Monday, February 29, 2016

Internal Controls over Financial Reporting – Mandate under Companies Act 2013 and ICAI Guidance

The new Companies Act, 2013 now requires auditors to also opine on whether a company has an adequate internal financial controls (IFC) system in place and the operating effectiveness of such controls. This is in addition to the existing audit opinion on financial statements. While this requirement was originally applicable to financial statements ending 31 March 2015, considering the lack of guidance, this applicability was deferred and is now effective for the year ending 31 March 2016. Due to the deferral of this reporting requirement, the Ministry of Corporate Affairs (MCA) retained the reporting requirement relating to internal controls in certain specific areas under the Companies (Auditor’s Report) Order, 2013 (CARO). The ICAI has now reissued the long-awaited ‘Guidance Note on Audit of Internal Financial Controls over Financial Reporting’, which provides detailed guidance on this topic.
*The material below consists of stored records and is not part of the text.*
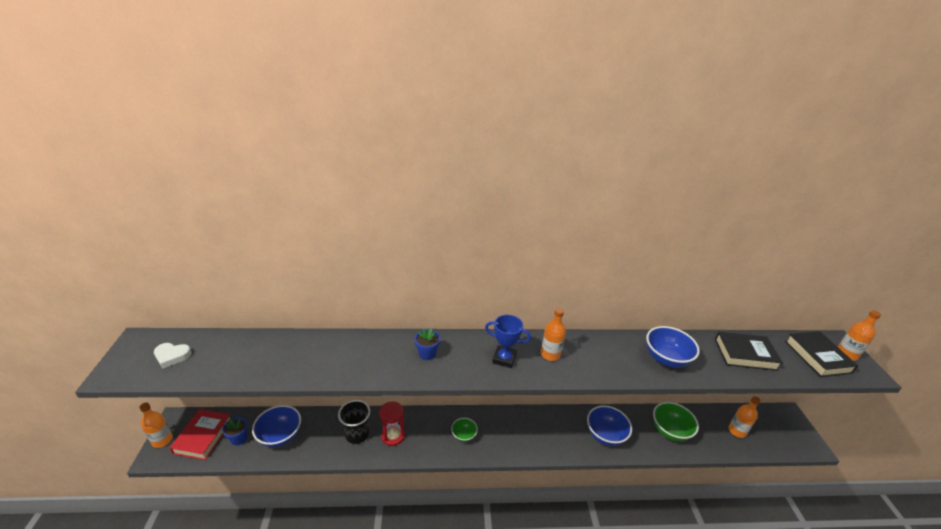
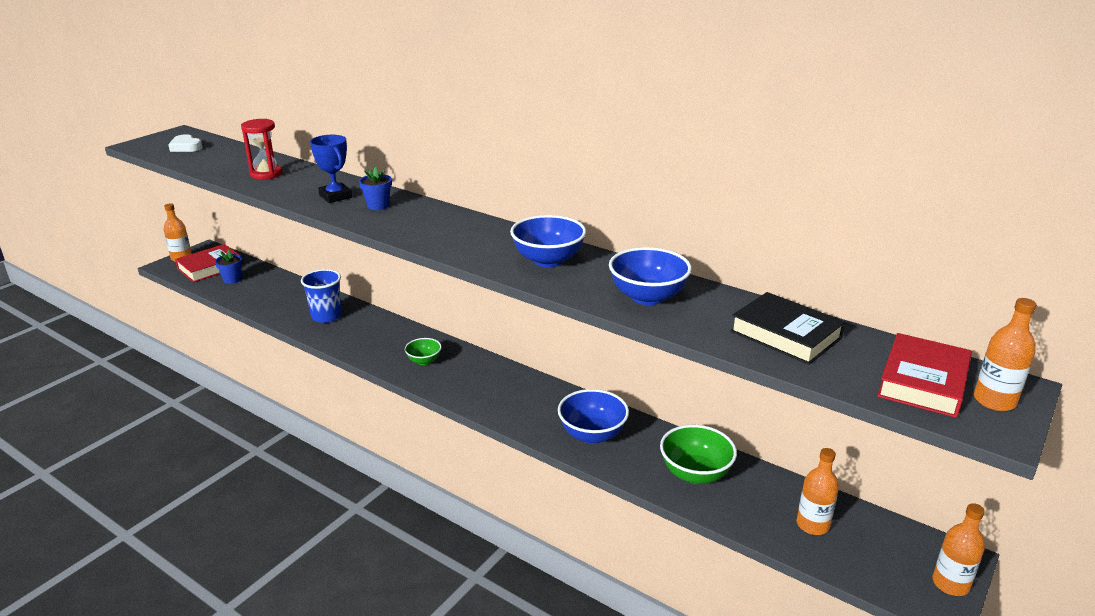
camera: 40 degrees right, 5 degrees down
blue bowl [252,405,301,448] -> blue bowl moved to [510,215,586,267]
black cup [338,400,370,444] -> blue cup [301,269,342,323]
red hourglass [379,401,405,446] -> red hourglass moved to [241,119,282,180]
blue trophy [485,315,531,368] -> blue trophy moved to [310,135,352,203]
orange bottle [541,308,566,361] -> orange bottle moved to [932,503,985,596]
black book [785,331,858,377] -> red book [877,333,972,418]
Internal Controls over Financial Reporting (ICFR): Regulatory Mandate under Companies Act 2013

Relevant Clause
Requirement
Applicability
Directors’ Responsibility Statement: Sec. 134(5)(e)
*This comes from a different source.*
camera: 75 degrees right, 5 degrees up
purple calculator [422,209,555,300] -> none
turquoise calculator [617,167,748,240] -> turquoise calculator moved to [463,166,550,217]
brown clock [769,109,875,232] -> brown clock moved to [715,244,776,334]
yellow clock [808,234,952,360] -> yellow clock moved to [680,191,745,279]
Board to confirm that ICFR’s are adequate and operating effectively
Listed companies
Board Report: Rule 8(5) of Companies (Accounts) Rules
Board report to state the details in respect of the adequacy of ICFR with reference to the financial statements

All companies
Code for Independent Directors: Section 149(8) and Schedule IV
Independent Directors to satisfy themselves on the integrity of financial information and that financial controls are robust and defensible

All companies having Independent Directors
Audit Committee Terms of Reference: Section 177

Evaluation of ICFR
All companies having an Audit Committee
Auditor’s report: Sec. 143(3)(i)
Auditors to report if the company has adequate ICFR systems and that they are operating effectively (from 2015-16)
All companies

The guidance note clarifies that reporting on ICFR by auditors will be applicable to both listed and unlisted companies, including small and one person companies. This is in line with the requirements of section 143(3)(i) of the Companies Act, 2013. The guidance note also clarifies that auditors will have to report whether a company has an adequate ICFR system in place and whether the same was operating effectively as at the balance sheet date of 31 March 2016. In practice, this will mean that when forming its audit opinion on ICFR, the auditor will surely test transactions during the financial year ending 31 March 2016 and not just as at the balance sheet date, though the extent of testing at or near the balance sheet date may be higher.

Standards on Auditing issued by the ICAI, which now also need to be complied with under the Companies Act, 2013, do not fully address the auditing requirements for reporting on the system of ICFR. The guidance note suggests that the relevant portions of the Standards on Auditing will need to be considered by the auditor when performing an audit of ICFR (e.g. the requirements of SA 230, ‘Audit Documentation’, when documenting the work performed on ICFR; of SA 315, when understating internal controls).

The guidance note provides the necessary criteria for maintaining effective ICFR for companies. It draws upon the ‘Internal Control Components’ of Standard on Auditing (SA) 315, ‘Identifying and Assessing the Risks of Material Misstatement through Understanding the Entity and its Environment’, which includes the following five required components:
  • Control environment
  • Entity’s risk assessment process
  • Control activities
  • Information system and communication
  • Monitoring of controls

As per the guidance note, auditors will have to issue a qualified opinion on ICFR if material weaknesses in the company’s ICFR are identified as part of their audit. A material weakness in ICFR may exist even when the financial statements are not materially misstated.

Recommendation:
In the light of the above requirement, it is recommended that an ICFR Manual be developed in writing, recording:
  1. All the processes in various departments of the company
  2. Authorizations
  3. Internal checks involved based on risks
  4. Internal Controls on all processes, transactions and IT levels relating to Financial Reporting
  5. Specify how the processes address the various types of risks of financial misstatement at entry level in the organization
  6. Identify areas of improvement
  7. Synchronization of all existing guidelines, training manuals, instructions, internal controls as laid down by the top management
  8. It is further recommended that this manual be then approved by the Board, to establish reassurance on effectiveness of the controls. It is recommended that this exercise be performed at the earliest, preferably before the conclusion of the Auditors Report on financial statements for the financial year 2015-16.